Preliminary statistics released by the St. Paul Police Department show that overall crime in St. Paul dropped in 2016, while reports of shots fired and calls for service increased.
The data, which will be further vetted before final numbers are submitted to the Minnesota Bureau of Criminal Apprehension and the FBI, reflect signs of progress, Police Chief Todd Axtell said. But they also indicate that the department's top priority — reducing gun violence — will remain a challenge in 2017.
Total crime in St. Paul dropped 2.4 percent from 2015 to 2016. A decline in homicide, rape, theft, robbery and aggravated assaults in 2016 can be attributed to community members working with police to reduce crime, Axtell said, and a new push by each police district to review its crime statistics every two days instead of at the end of every month, as was customary.

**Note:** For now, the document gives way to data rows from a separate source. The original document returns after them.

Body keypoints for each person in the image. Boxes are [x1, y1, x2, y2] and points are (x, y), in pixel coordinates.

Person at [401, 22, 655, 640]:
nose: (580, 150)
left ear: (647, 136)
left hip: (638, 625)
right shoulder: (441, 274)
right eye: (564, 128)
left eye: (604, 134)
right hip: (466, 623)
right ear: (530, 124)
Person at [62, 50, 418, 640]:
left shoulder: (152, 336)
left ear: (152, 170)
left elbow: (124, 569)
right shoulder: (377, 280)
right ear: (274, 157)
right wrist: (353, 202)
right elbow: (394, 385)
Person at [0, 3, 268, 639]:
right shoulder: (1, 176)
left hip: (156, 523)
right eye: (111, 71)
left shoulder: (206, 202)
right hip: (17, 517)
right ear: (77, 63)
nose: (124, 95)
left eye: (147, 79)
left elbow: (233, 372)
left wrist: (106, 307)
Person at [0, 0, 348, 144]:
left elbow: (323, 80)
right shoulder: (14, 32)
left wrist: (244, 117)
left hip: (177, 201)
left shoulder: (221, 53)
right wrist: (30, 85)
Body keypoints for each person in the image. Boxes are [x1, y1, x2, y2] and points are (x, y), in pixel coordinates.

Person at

"The districts taking a more up-to-date approach of looking at the two-day crime trends allow them to assign resources in the areas that are currently experiencing a spike in crime," Axtell said.

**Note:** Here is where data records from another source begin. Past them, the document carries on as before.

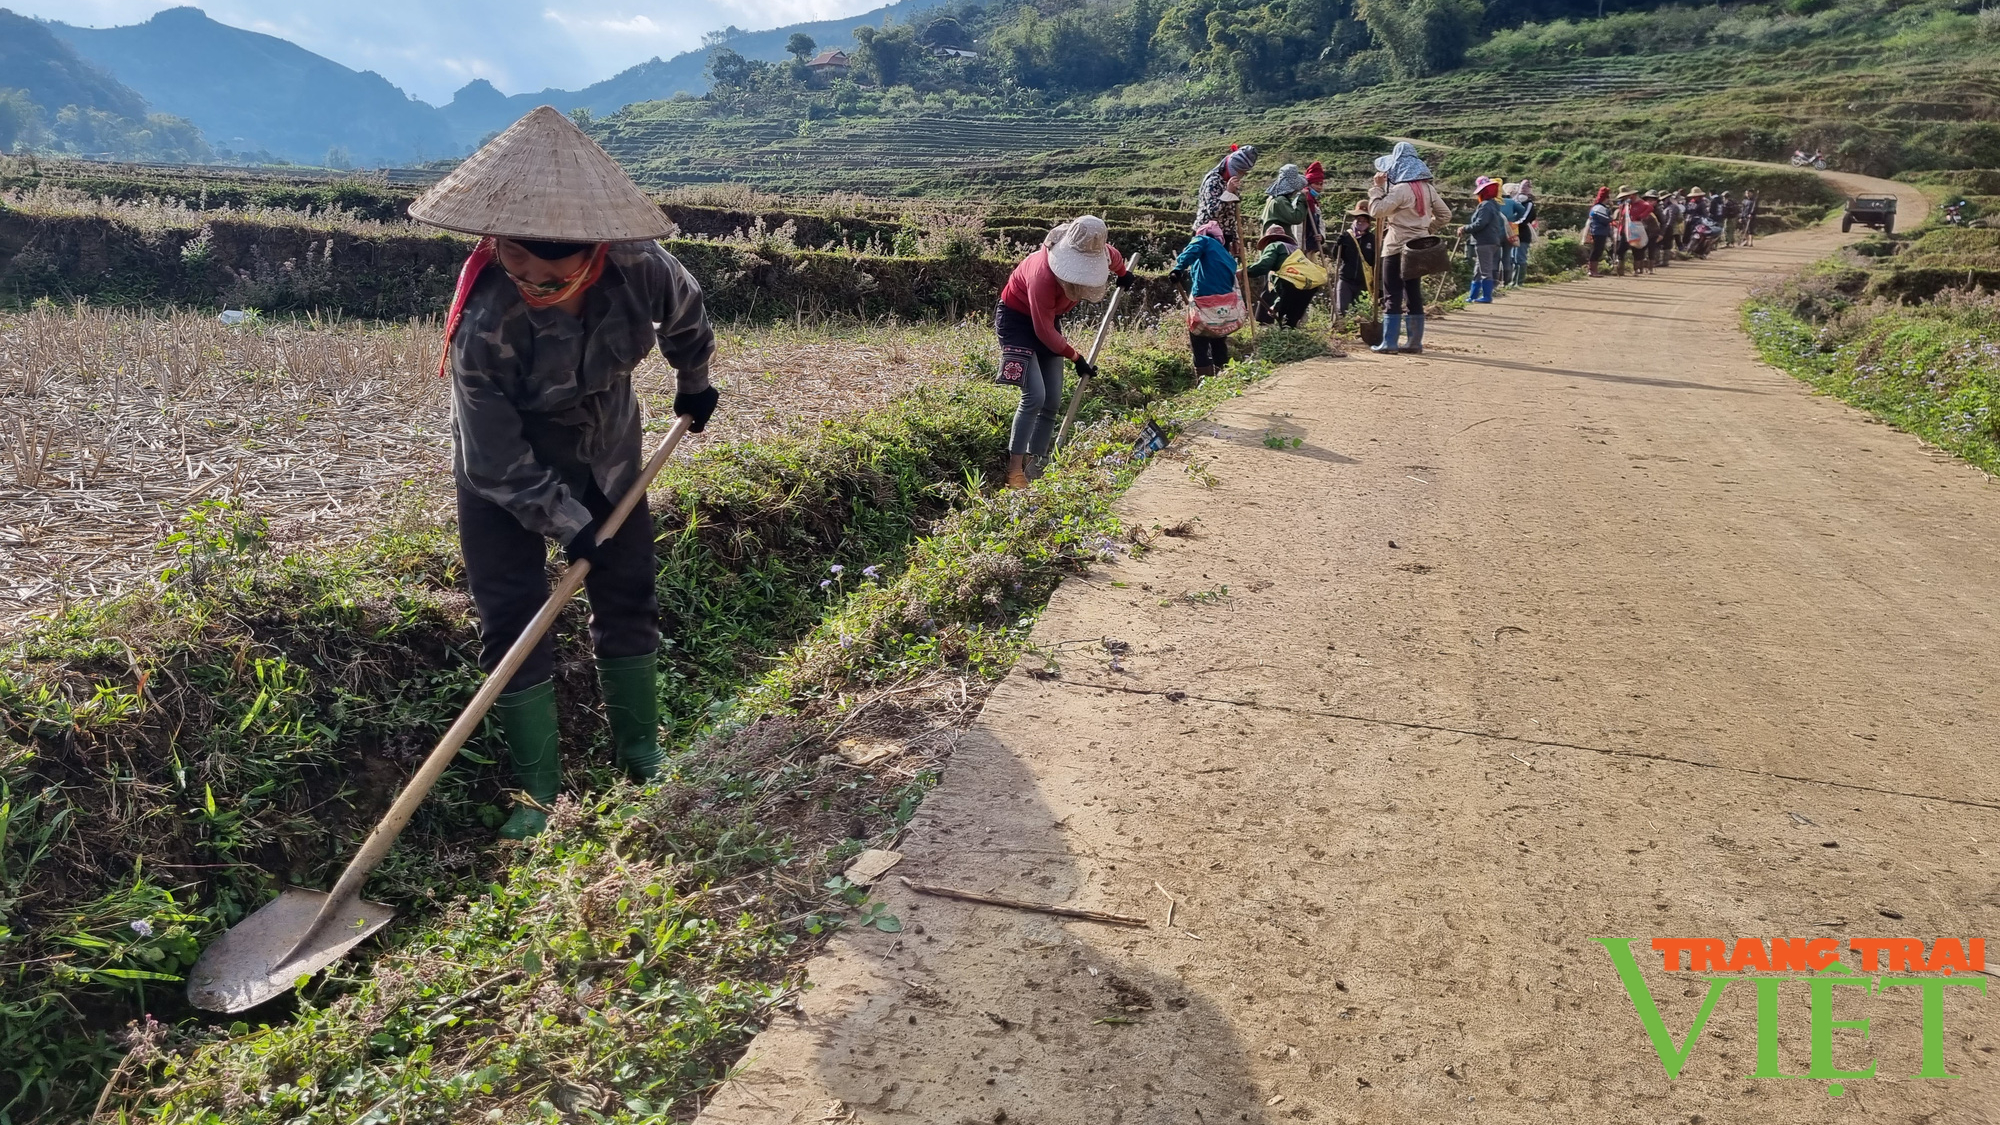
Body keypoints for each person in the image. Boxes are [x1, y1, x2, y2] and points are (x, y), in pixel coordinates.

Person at [407, 107, 721, 839]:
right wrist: (572, 526)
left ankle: (640, 750)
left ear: (594, 256)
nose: (529, 283)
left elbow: (688, 317)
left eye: (550, 275)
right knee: (513, 613)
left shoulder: (641, 267)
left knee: (627, 589)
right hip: (502, 474)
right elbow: (493, 457)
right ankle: (537, 789)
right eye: (515, 264)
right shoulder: (484, 324)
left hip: (605, 446)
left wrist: (693, 379)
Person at [995, 216, 1134, 489]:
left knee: (1053, 399)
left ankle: (1039, 461)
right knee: (1035, 395)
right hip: (1017, 321)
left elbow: (1114, 257)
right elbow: (1044, 331)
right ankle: (1014, 470)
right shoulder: (1042, 276)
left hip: (1047, 320)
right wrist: (1076, 358)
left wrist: (1123, 273)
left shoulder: (1099, 249)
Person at [1366, 140, 1450, 354]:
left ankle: (1390, 342)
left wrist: (1376, 190)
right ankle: (1414, 343)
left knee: (1392, 293)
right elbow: (1445, 215)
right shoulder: (1427, 189)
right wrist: (1427, 230)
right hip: (1418, 249)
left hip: (1395, 248)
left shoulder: (1401, 190)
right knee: (1413, 293)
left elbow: (1377, 211)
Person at [1171, 220, 1240, 379]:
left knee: (1198, 338)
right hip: (1225, 304)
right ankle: (1222, 376)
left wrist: (1177, 269)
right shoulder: (1225, 255)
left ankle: (1203, 380)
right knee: (1218, 338)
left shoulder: (1203, 240)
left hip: (1205, 300)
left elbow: (1191, 251)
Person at [1246, 224, 1318, 328]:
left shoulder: (1274, 245)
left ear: (1269, 240)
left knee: (1284, 321)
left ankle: (1275, 336)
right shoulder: (1296, 249)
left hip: (1292, 283)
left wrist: (1245, 271)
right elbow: (1283, 292)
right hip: (1309, 285)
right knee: (1289, 323)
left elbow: (1264, 265)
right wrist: (1276, 306)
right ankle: (1290, 338)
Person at [1195, 145, 1259, 252]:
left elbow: (1231, 214)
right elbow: (1213, 213)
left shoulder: (1231, 183)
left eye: (1243, 173)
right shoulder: (1213, 181)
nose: (1240, 176)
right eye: (1239, 172)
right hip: (1208, 236)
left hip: (1225, 235)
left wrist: (1234, 238)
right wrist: (1228, 192)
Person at [1329, 203, 1376, 316]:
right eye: (1358, 219)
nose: (1361, 222)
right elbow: (1336, 256)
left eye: (1364, 220)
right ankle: (1341, 329)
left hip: (1363, 281)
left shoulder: (1372, 239)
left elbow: (1375, 261)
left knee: (1361, 312)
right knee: (1342, 310)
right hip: (1346, 279)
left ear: (1368, 223)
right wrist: (1338, 244)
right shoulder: (1346, 236)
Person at [1464, 177, 1506, 302]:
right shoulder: (1493, 204)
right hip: (1491, 241)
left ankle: (1487, 296)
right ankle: (1473, 296)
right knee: (1478, 270)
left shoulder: (1485, 205)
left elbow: (1480, 223)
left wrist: (1465, 228)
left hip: (1484, 242)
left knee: (1485, 270)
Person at [1499, 181, 1532, 288]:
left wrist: (1513, 222)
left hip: (1519, 234)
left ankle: (1518, 282)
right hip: (1512, 233)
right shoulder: (1513, 202)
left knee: (1518, 258)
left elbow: (1525, 218)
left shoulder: (1528, 204)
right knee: (1512, 258)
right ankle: (1511, 282)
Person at [1585, 187, 1614, 277]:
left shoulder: (1599, 207)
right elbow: (1605, 219)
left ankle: (1594, 270)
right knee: (1596, 250)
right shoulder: (1599, 208)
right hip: (1598, 231)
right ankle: (1592, 270)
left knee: (1598, 250)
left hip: (1600, 231)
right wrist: (1611, 218)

The practice began in the Western District a few years ago and eventually became the norm across the city, Axtell said.
According to the data: From 2015 to 2016, homicides dropped from 22 to 21; rapes, 184 to 159; aggravated assaults, 959 to 878; robberies, 731 to 715, and thefts, 6,087 to 5,635.
But numbers going back to 2012 show that last year's homicide numbers were higher than preliminary homicide data for each preceding year but 2015. Robberies, auto theft and commercial burglaries in 2016 were also higher than preliminary figures in 2012.
Auto thefts, residential burglaries, commercial burglaries and reports of shots fired all increased from 2015 to 2016. Commercial burglary numbers jumped the most — 30 percent — from 335 incidents to 436.